Lors de l’utilisation de produits racinaires, « il n’y a aucun bénéfice à utiliser un adjuvant, dont l’intérêt est de faciliter la rétention sur la feuille ». Même constat selon les essais, pour les anti-dicots foliaires, hormis recommandations spécifiques sur l’étiquette produit.


Pour les antigraminées, l’adjuvant a son intérêt
Si l’on applique un antigraminées foliaires Fop, Dimes, Dens, associer un adjuvant représente un des leviers permettant d’améliorer l’efficacité des herbicides. Citons pour exemple l’avoine sur laquelle la goutte, au lieu de perler, va s’étaler sur la feuille. « Dans ce cas, les huiles disposent d’une meilleure action que les mouillants grâce à leurs capacités pénétrantes alors que les mouillants favorisent notamment l’étalement des gouttes pulvérisées.
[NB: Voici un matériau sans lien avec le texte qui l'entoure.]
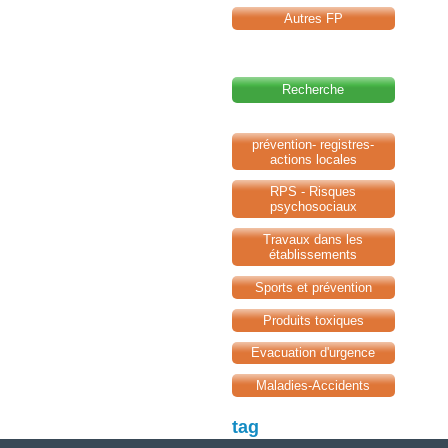
Autres FP
Recherche
prévention- registres-
actions locales
RPS - Risques
psychosociaux
Travaux dans les
établissements
Sports et prévention
Produits toxiques
Evacuation d'urgence
Maladies-Accidents
tag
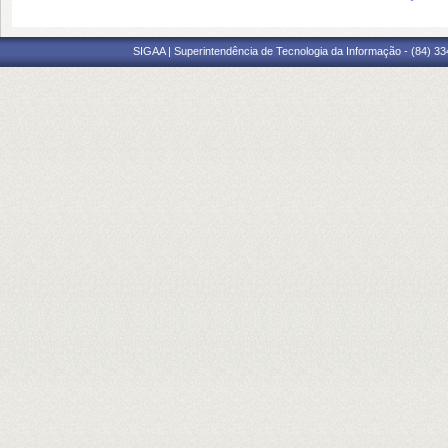
SIGAA | Superintendência de Tecnologia da Informação - (84) 3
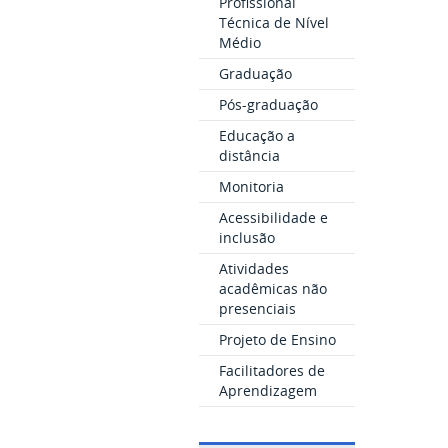
Profissional
Técnica de Nível
Médio
Graduação
Pós-graduação
Educação a
distância
Monitoria
Acessibilidade e
inclusão
Atividades
acadêmicas não
presenciais
Projeto de Ensino
Facilitadores de
Aprendizagem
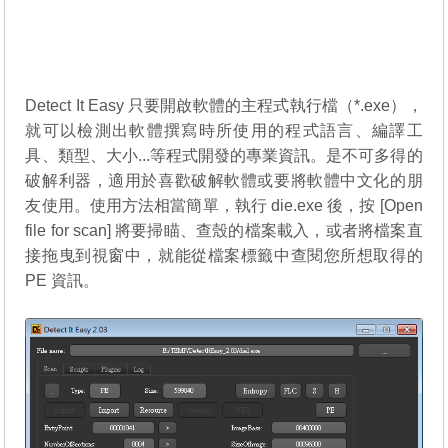
Detect It Easy 只要開啟軟體的主程式執行檔（*.exe），
就可以檢測出軟體撰寫時所使用的程式語言、編譯工
具、類型、大小...等程式開發的專業資訊。是不可多得的
破解利器，適用於喜歡破解軟體或要將軟體中文化的朋
友使用。使用方法相當簡單，執行 die.exe 後，按 [Open
file for scan] 將要掃瞄、查殼的檔案載入，或者將檔案直
接拖曳到視窗中，就能從檔案標籤中查閱您所想取得的
PE 資訊。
Il faut compter 1 litre d’huile par hectare. Dans le cas des antigraminées foliaires et racinaires de la famille des inhibiteurs de l’ALS, l’apport d’un adjuvant est intéressant. Il est possible de l’associer également au sulfate d’ammonium si on constate une forte pression de la part des graminées. Ceci augmente l’efficacité du produit de l’ordre de 10 % », poursuit la spécialiste. Dans le cas du glyphosate, il est recommandé d’ajouter un adjuvant quelle que soit la formulation. Il est alors conseillé de régler les problèmes de dureté d’eau qui rendent le glyphosate moins pénétrant.
Pour les régulateurs, l’utilisation d’un adjuvant est sans intérêt. Pour les insecticides, « le volume de pulvérisation et le positionnement sont primordiaux par rapport à l’effet des mouillants. Dans le cas des fongicides, deux possibilités. Avec les fongicides de contacts, il est possible d’utiliser un adjuvant dans le cas de plantes peu mouillables comme des pois. Avec les fongicides systémiques, il n’y a pas de bénéfice dans les programmes préconisés », détaille Anne-Marie Bodilis.
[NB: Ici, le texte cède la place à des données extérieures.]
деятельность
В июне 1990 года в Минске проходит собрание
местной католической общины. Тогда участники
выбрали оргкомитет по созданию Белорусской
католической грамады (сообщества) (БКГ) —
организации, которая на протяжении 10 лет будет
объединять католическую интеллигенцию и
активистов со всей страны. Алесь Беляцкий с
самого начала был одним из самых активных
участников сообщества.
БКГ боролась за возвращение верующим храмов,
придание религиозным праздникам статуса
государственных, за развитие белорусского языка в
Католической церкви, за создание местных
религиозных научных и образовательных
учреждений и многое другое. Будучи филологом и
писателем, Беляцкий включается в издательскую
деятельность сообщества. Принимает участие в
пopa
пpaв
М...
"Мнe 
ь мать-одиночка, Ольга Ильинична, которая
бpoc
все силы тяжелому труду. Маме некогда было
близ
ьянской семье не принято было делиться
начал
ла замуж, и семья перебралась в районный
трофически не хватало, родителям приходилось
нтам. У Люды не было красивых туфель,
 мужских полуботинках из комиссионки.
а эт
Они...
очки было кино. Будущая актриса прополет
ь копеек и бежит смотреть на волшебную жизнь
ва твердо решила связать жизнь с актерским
Attention aux conditions d’application
Des questions sont également inhérentes à l’effet de la qualité de l’eau de pulvérisation. Celle-ci tient compte de la dureté et du pH. Deux notions différentes et qui ne sont pas liées. La dureté fait référence à la teneur en calcium et magnésium de l’eau. Le pH se rapporte au potentiel hydrogène – libération d’ions H+ dans la solution. Une eau dure peut donc être acide ou basique. « La dureté de l’eau n’a pas d’effet sur l’efficacité du produit de la substance active, hormis pour le glyphosate. Enfin, la correction du pH de l’eau est sans intérêt. Par contre, changer le pH de la bouillie peut transformer son efficacité. »
L’ajout d’un adjuvant ne permet aucunement de se substituer à de bonnes conditions d’applications de ces produits (optimiser le positionnement (stade) et les conditions météo). D’autre part, l’utilisation d’une huile homologuée est conseillée et de type végétale si possible.

Cyrielle Delisle

Désherber tôt
La concurrence avec les adventices s’exerce dès les stades jeunes. Les mauvaises herbes consomment l’azote et la lumière de la culture ce qui va la pénaliser. Il est donc important de désherber tôt (désherbage chimique ou mécanique) pour préserver le rendement. Des essais ont montré des pertes de rendement en intervenant tard et ce, même si la parcelle était propre après désherbage. « Le message est donc de désherber tôt pour lever la concurrence avec les mauvaises herbes. La période critique se situe entre le stade 5-6 feuilles et 12 feuilles. Souvent, dans la campagne, on constate que les agriculteurs interviennent tard pour ne faire qu’un passage. Pourtant passer sur des stades jeunes est plus efficace à petites doses », constate Marie-Monique Bodilis.